[Study questions]:
1. Using the essay text, answer each question below.
(a) What do the boutique hedge funds run by the criminals invest solely in?
(b) Which book does the writer name as one of their favorite books as a teen?
(c) How does the essay say President Obama remains while leading the population of crime victims?
2. Copy a passage from the essay text word for word, starting at "Juneteenth / Houston" and ending at "secret or otherwise?".

Time and again the criminal enterprise of stealing from the poor—including, at its lowest level, literal theft from the poor, the work of those who rob and terrorize poor neighborhoods, the street crime committers—again and again, this vast multiracial internationally-oriented league of criminals is revealed to be a pyramid scheme that leaves most of the criminals poor, their gains are so fleeting. Black or white, only a few prosper—the early absconders. This is why Americans couldn’t count on getting health care until Barack Obama became President, too many people were getting too rich off the poverty created by the status quo; and when it became apparent before the last election that some form of “Obamacare” was inevitable with the Democrats’ return to the White House, some of those people took all their money out of circulation and walked away—this was a root cause of the crash five years ago. Those criminals are looking at the vineyards they own now, the orchards, the acres of teak deck hand-waxed by an immaculate crew; they’re running boutique hedge funds that invest solely in oil services in the former Soviet republics; they collect houses and airplanes, they fly around the world spending a thousand dollars a night on hotel rooms, they rarely sleep in their houses; they attend seminars, they run sometimes for office, some of them are multibillionaires. They won.

President Barack Obama is not a criminal. He is an honest man and a good leader tasked with bringing the innocent non-criminal population of his country out of a big mess that’s actually a crime scene. The way is arduous, it has to be cut through the resisting force of controlled anarchy—massively resisting, criminally controlled—with all its distractions, depredations, degradations, its trash entertainments, its robotic fakery, its hidden fees and random slayings, its contempt for living flesh.

The race hatred fomented by criminals and bigots (and some criminals who are also bigots, black and white) is key to the anarchy—Charles Manson understood this (I know this because Helter Skelter was one of my favorite books when I was a teen, I had a crush on one of the girls featured in its black and white photo insert pages)—a distraction, a depredation, a degradation as massive as all the rest combined. Clearly, if America serves any purpose at all, if it has the higher destiny it claims for itself among history’s other upstart nations, then it seems to me that purpose, that destiny must involve the harmonious mingling of races in one just and generally prosperous society. Because what else could it be—what destiny could be higher for America? Another war to exterminate another race? A return to slave-holding? Has it all been downhill in America since word of the Emancipation Proclamation got out?

Juneteenth / Houston Fourth Ward (c. 1900)

I don’t think so but some people do, there’s no doubt about it. Will all these people and all such people die out within anyone’s lifetime? If not, will the survivors be confined to human zoos and sit on display, screeching about negro inferiority for the fearful edification of schoolchildren? Another question: will a vote for the Green Party always risk giving the office to a race supremacist, secret or otherwise?

President Obama, in the meantime, tasked with leading an enormously vast multiracial population of crime victims straight through the ongoing scenes of the crimes—also ongoing—by which they’ve been and are left wounded, disoriented, enraged and largely impoverished, remains focused and calm.

[Data shown]:
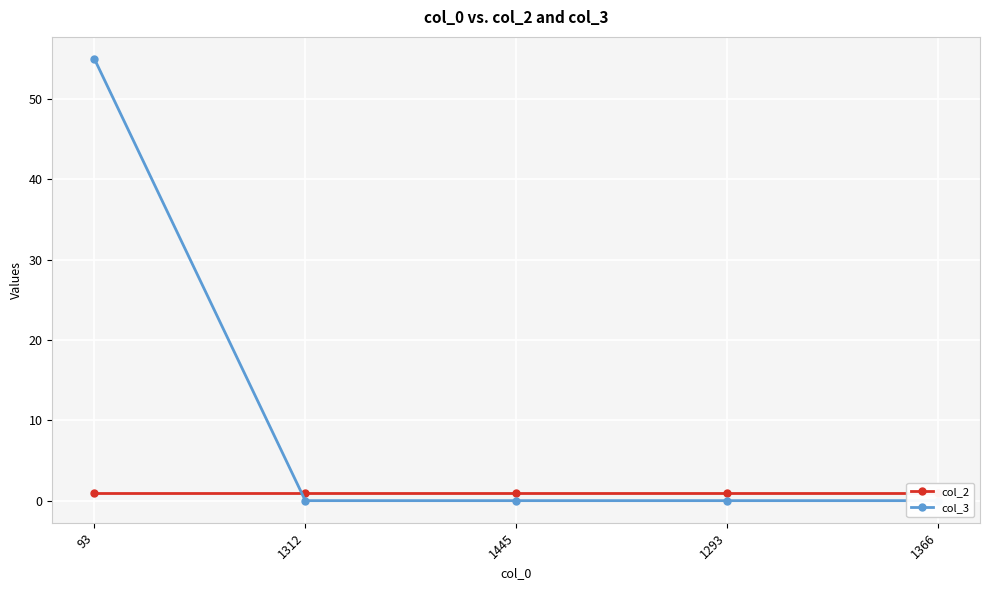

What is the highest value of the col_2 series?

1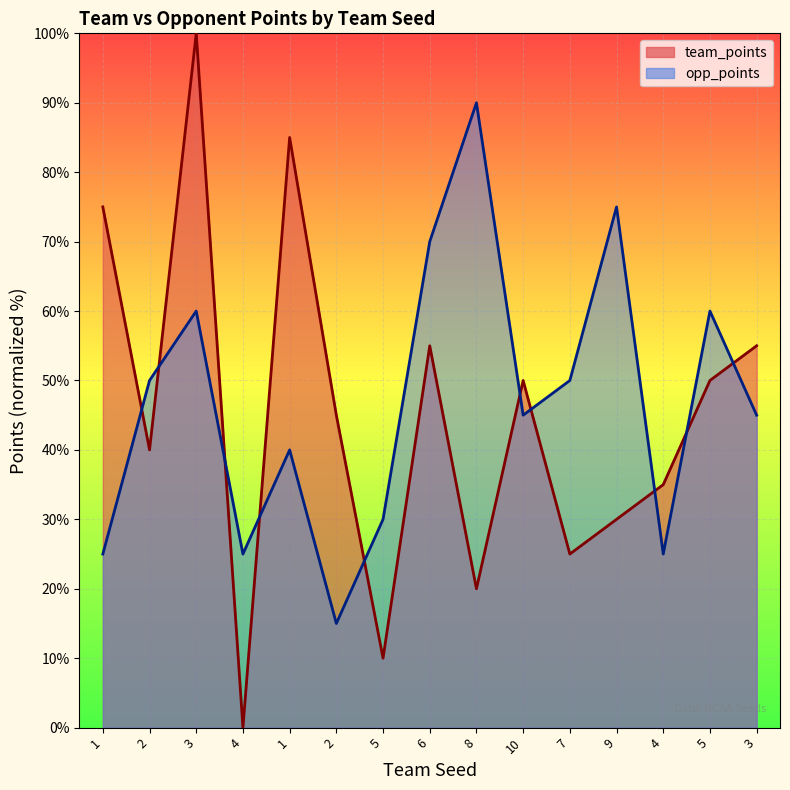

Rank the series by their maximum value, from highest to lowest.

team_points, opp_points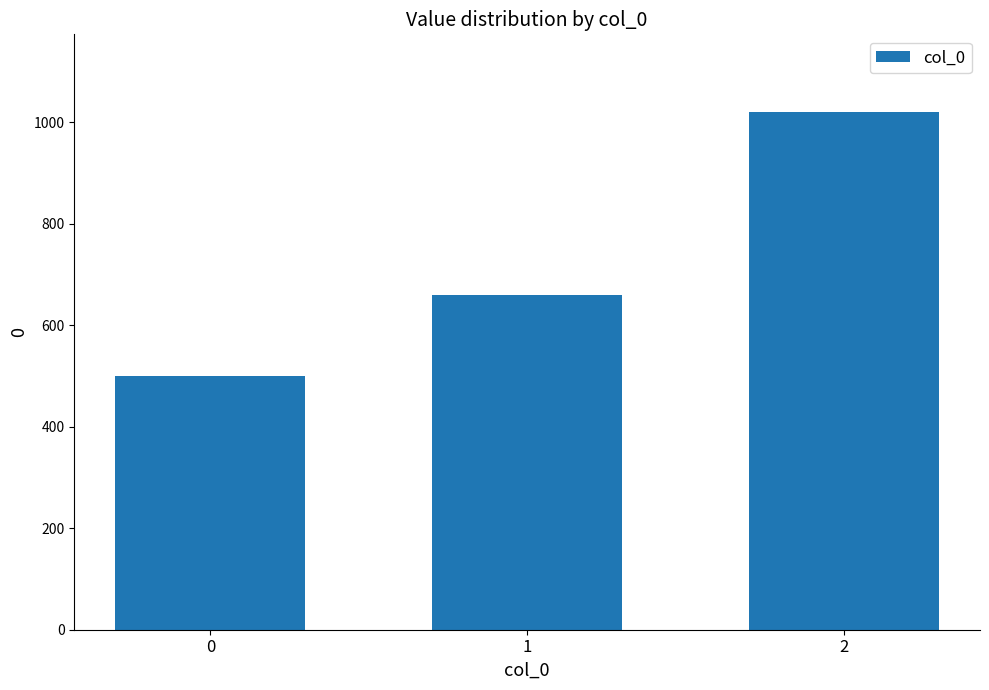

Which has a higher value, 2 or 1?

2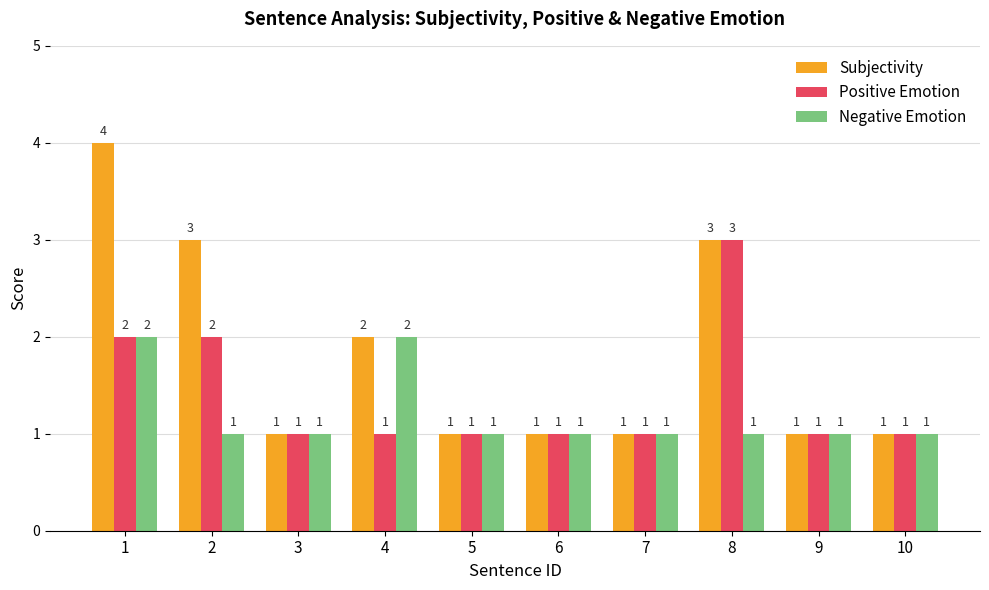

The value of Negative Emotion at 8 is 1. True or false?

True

--

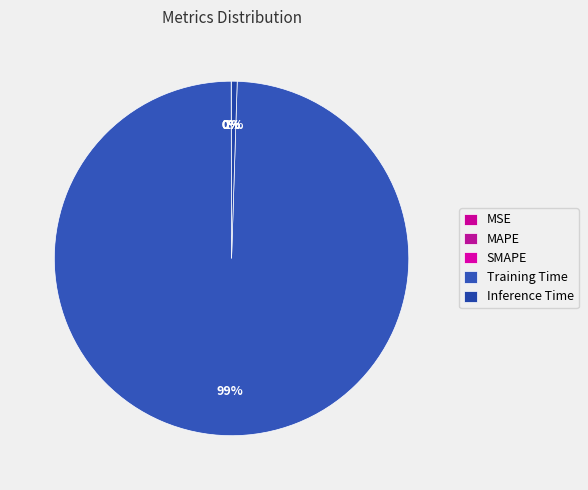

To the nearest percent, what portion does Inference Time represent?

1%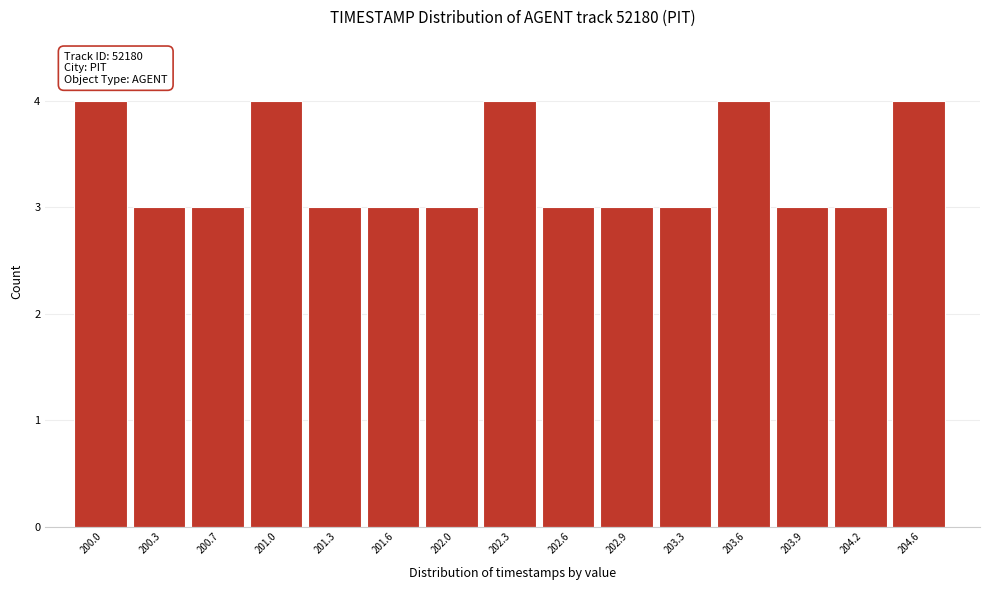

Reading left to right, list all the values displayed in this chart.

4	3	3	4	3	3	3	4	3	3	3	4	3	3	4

==

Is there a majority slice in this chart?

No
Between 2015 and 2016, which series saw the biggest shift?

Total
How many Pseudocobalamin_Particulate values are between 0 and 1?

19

[List of solutions]:
1.
(a) Oil services in the former Soviet republics.
(b) Helter Skelter.
(c) Focused and calm.

2.
Juneteenth / Houston Fourth Ward (c. 1900)

I don’t think so but some people do, there’s no doubt about it. Will all these people and all such people die out within anyone’s lifetime? If not, will the survivors be confined to human zoos and sit on display, screeching about negro inferiority for the fearful edification of schoolchildren? Another question: will a vote for the Green Party always risk giving the office to a race supremacist, secret or otherwise?